Hauptdarsteller Daniel Craig hingegen macht hingegen da weiter, wo er vor zwei Jahren aufgehört hat. Sein Bond hat eine enorme Anspannung und physische Präsenz; eisige Oberfläche, unter der es brodelt. Mathieu Amalric schaut teuflisch, aber die Rolle des Bösewichts Greene gibt wenig her. Auch sein Handlanger Elvis hat wenig zu tun, doch ist der Schweizer Anatole Taubmann in der Rolle ein Hingucker: Seine Mönchsfrisur ist das Fieseste im ganzen Film. Und die Ukrainerin Olga Kurylenko als Camille? Eine der blassesten Bond-Frauen überhaupt. Judi Dench stiehlt ihr als markante M allemal die Show.

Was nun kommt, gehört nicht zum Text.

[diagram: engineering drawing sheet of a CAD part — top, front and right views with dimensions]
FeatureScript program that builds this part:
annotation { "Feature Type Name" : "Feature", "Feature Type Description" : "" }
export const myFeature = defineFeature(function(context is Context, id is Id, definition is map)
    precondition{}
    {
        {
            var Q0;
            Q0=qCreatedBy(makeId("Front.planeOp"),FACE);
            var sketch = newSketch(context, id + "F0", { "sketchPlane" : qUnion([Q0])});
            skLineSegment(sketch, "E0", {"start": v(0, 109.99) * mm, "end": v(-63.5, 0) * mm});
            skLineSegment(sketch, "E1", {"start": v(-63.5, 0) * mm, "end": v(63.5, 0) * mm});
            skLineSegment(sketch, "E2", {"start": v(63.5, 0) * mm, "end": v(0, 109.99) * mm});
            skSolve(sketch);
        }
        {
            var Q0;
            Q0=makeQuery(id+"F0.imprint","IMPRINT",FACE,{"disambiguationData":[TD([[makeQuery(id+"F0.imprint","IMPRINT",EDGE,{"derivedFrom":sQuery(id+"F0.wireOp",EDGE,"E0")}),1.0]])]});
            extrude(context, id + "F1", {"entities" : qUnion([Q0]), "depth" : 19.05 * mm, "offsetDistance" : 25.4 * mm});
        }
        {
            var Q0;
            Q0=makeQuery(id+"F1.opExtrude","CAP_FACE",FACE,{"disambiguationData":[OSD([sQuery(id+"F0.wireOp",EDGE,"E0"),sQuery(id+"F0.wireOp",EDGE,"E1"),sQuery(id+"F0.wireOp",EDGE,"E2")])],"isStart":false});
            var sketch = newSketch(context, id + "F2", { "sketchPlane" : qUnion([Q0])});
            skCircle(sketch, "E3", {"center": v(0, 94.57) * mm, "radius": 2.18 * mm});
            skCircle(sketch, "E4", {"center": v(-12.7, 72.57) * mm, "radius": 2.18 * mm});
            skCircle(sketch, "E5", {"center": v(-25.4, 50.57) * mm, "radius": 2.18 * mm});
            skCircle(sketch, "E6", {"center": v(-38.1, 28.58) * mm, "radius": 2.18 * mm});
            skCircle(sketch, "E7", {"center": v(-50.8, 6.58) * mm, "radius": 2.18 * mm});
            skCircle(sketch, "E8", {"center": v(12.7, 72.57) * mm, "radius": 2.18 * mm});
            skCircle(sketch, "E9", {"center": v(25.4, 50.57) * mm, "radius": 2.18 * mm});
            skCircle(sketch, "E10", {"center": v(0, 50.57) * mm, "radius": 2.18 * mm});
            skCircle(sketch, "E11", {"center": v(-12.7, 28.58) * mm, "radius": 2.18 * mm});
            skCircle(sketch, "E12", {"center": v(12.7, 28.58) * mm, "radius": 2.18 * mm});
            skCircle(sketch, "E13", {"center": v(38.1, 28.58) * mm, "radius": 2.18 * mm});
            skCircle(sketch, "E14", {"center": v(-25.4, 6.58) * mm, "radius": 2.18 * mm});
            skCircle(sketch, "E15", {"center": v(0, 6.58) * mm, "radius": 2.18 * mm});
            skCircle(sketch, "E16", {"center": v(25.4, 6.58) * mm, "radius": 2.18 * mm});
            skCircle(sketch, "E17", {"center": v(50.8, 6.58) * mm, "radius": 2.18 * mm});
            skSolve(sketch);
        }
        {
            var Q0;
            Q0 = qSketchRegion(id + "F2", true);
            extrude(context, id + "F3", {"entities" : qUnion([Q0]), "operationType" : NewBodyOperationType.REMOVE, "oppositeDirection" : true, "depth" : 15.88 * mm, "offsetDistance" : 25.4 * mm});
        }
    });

Und sonst? Der Titelsong ist unbondisch, der Vorspann mau, der Aston Martin alsbald verbeult. Also weiterhin fast alles anders nach dem Bond-Neustart mit "Casino Royale "? Nicht ganz: Regisseur Forster baut durchaus Referenzen auf die Bond-Geschichte ein (der Öl-Tod, der Drink) - für puristische Bond-Nostalgiker dürfte das ein Quantum Trost sein.